Exercise goal:
With the line containing "Utilizza questo identificativo per" as the starting point, output the remaining lines of the data exactly as they are, through the last.

Data supplied:
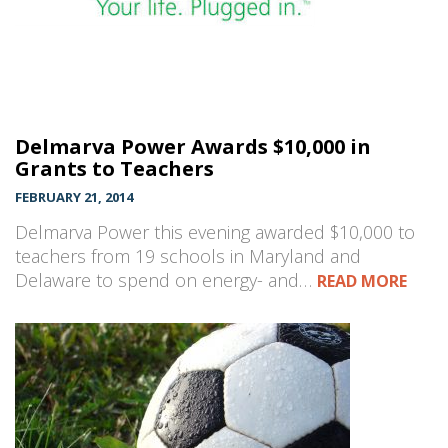
Delmarva Power Awards $10,000 in
Grants to Teachers
FEBRUARY 21, 2014
Delmarva Power this evening awarded $10,000 to
teachers from 19 schools in Maryland and
Delaware to spend on energy- and…
READ MORE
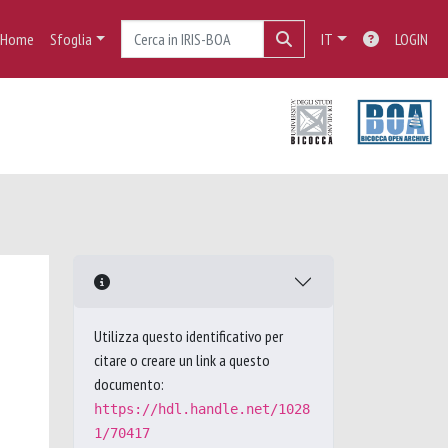
Home
Sfoglia
IT
LOGIN
Utilizza questo identificativo per
citare o creare un link a questo
documento:
https://hdl.handle.net/1028
1/70417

Expected answer:
Utilizza questo identificativo per
citare o creare un link a questo
documento:
https://hdl.handle.net/1028
1/70417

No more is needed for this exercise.